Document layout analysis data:
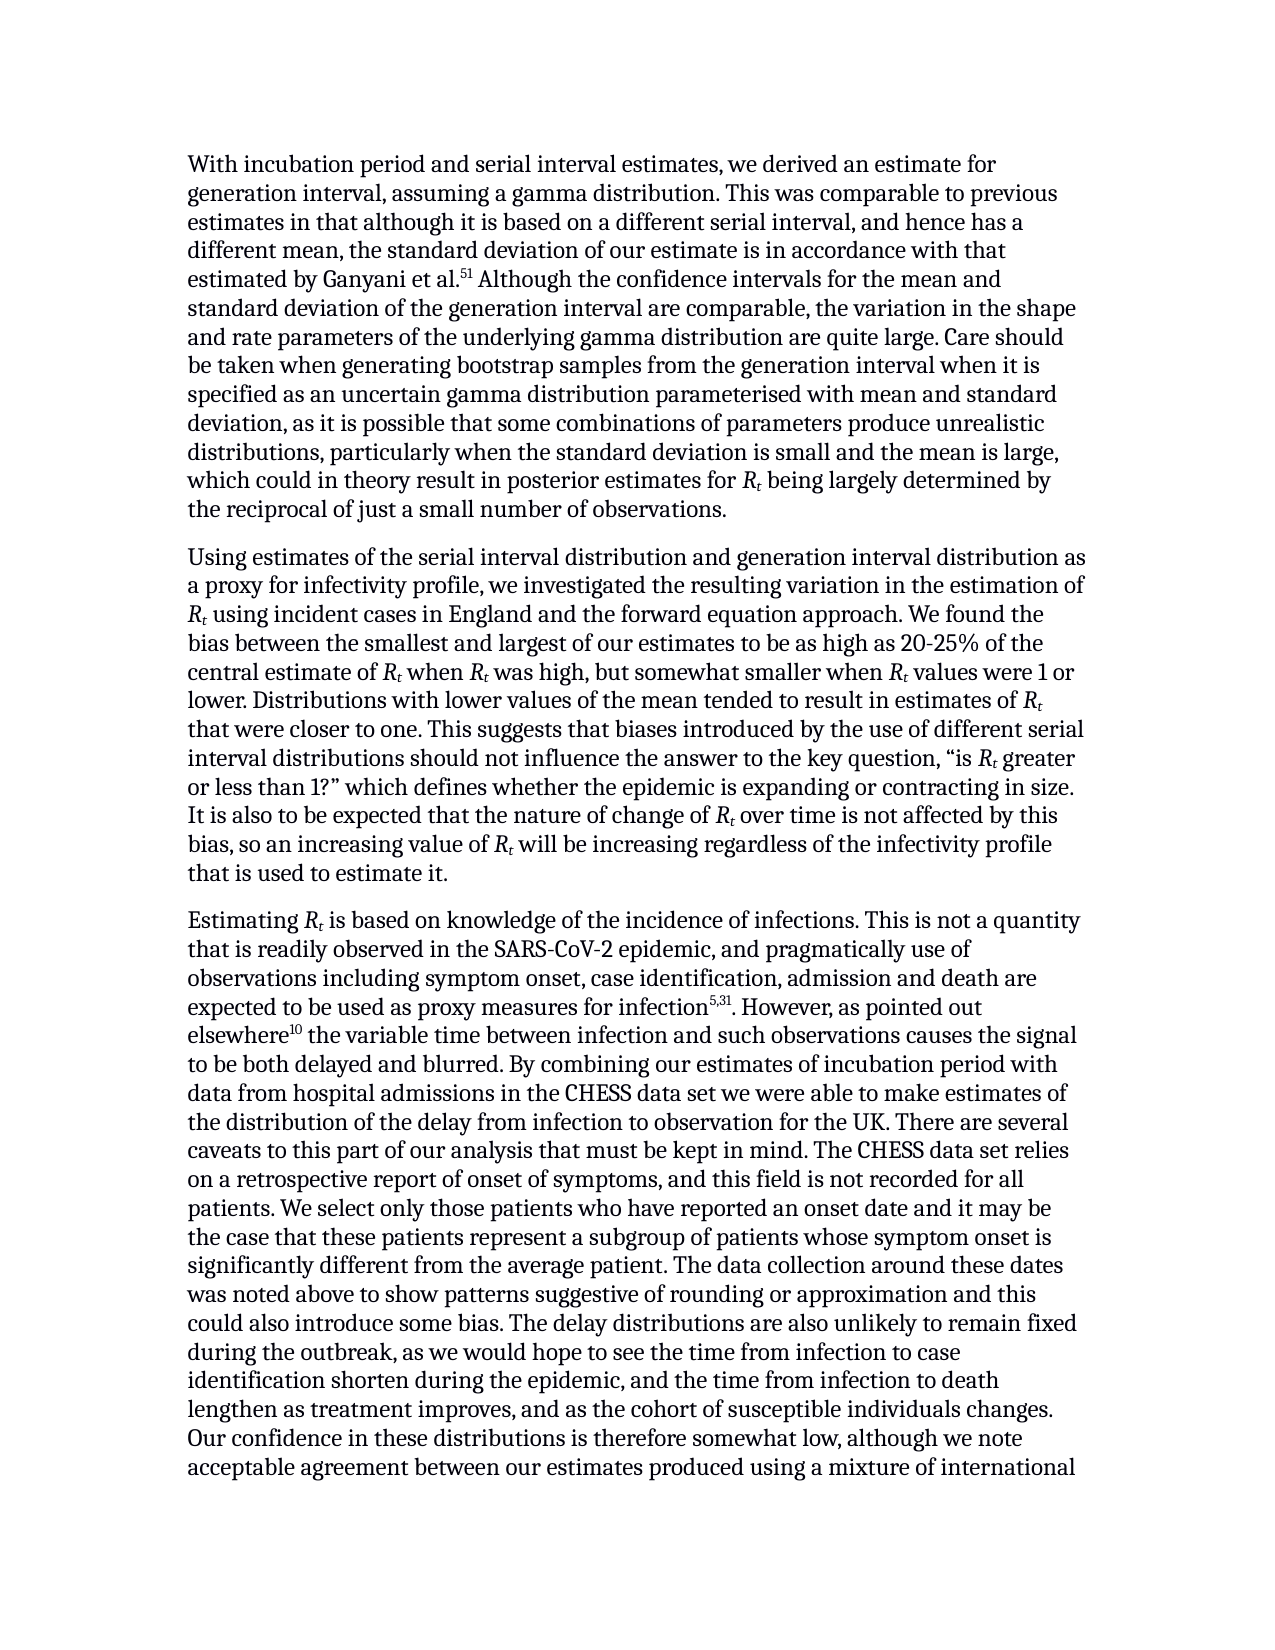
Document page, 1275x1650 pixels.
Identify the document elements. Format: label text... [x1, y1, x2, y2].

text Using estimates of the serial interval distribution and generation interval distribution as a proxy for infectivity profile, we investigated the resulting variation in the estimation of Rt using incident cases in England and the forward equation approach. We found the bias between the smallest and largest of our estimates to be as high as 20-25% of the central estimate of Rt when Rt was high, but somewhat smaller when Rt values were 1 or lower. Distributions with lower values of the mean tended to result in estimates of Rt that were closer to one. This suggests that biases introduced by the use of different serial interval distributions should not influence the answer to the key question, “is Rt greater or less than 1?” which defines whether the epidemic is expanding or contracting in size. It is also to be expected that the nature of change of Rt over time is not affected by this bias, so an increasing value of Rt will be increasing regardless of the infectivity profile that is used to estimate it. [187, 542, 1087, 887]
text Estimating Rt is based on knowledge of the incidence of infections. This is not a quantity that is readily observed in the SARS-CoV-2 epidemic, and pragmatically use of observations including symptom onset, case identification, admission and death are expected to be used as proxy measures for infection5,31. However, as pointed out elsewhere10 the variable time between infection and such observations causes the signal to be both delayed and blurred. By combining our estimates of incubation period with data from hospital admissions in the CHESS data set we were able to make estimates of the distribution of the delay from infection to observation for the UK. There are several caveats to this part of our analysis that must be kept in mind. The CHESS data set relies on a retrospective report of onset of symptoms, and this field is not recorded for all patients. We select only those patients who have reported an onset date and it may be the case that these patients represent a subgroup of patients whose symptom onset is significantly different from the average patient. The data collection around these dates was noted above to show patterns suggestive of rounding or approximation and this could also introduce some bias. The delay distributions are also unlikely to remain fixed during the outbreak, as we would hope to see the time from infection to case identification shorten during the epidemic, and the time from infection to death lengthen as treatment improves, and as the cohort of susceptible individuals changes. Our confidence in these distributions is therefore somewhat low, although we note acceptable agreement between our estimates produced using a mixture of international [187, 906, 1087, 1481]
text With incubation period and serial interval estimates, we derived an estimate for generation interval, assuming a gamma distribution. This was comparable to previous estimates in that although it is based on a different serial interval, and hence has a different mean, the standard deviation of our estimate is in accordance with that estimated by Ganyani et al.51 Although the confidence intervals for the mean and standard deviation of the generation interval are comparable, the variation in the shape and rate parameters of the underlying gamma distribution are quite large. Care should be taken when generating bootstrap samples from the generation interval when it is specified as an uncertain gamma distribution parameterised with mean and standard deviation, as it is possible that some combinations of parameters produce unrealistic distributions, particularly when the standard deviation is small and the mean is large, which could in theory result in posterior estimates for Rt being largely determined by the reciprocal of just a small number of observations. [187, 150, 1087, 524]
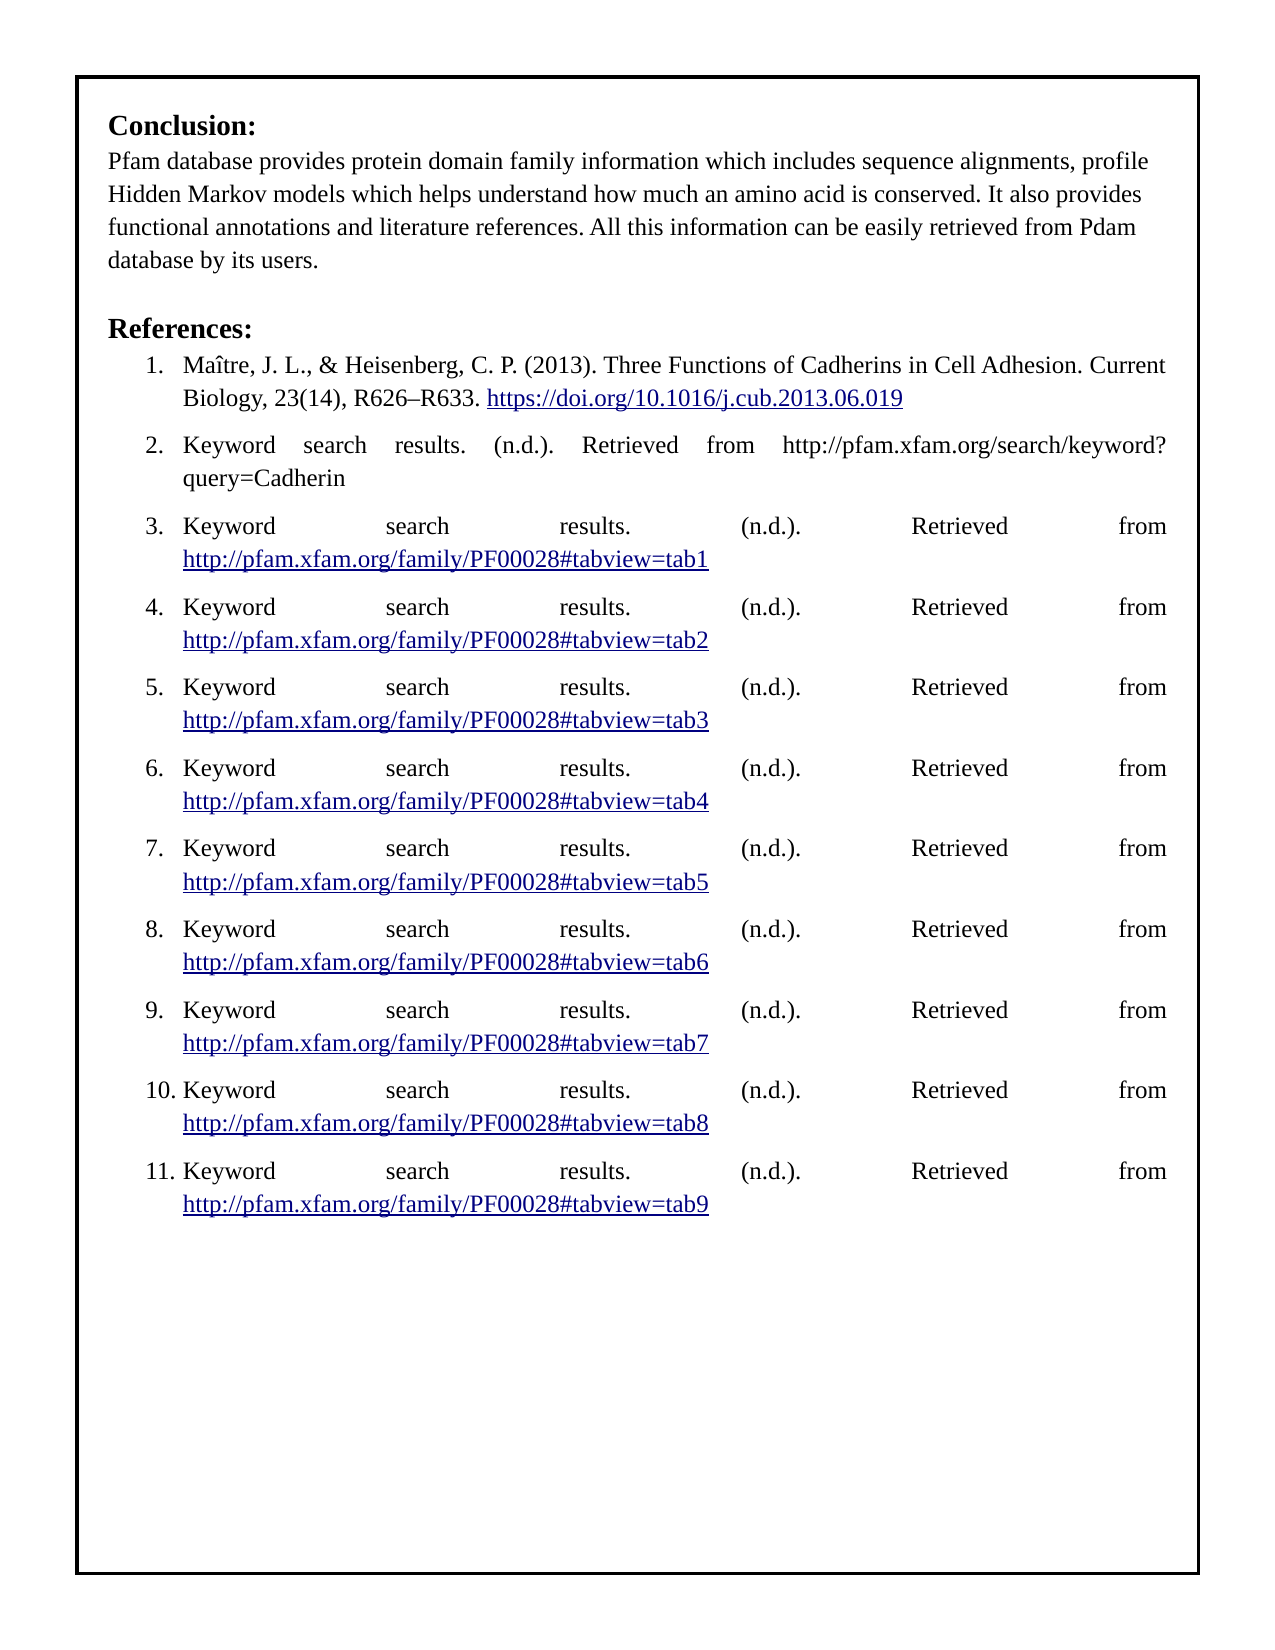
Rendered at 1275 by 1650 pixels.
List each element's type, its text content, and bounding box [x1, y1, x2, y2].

▸ What you should do: Work out how many lines of the data include the word "serial". Then write only that number.

▸ Answer to this task: 2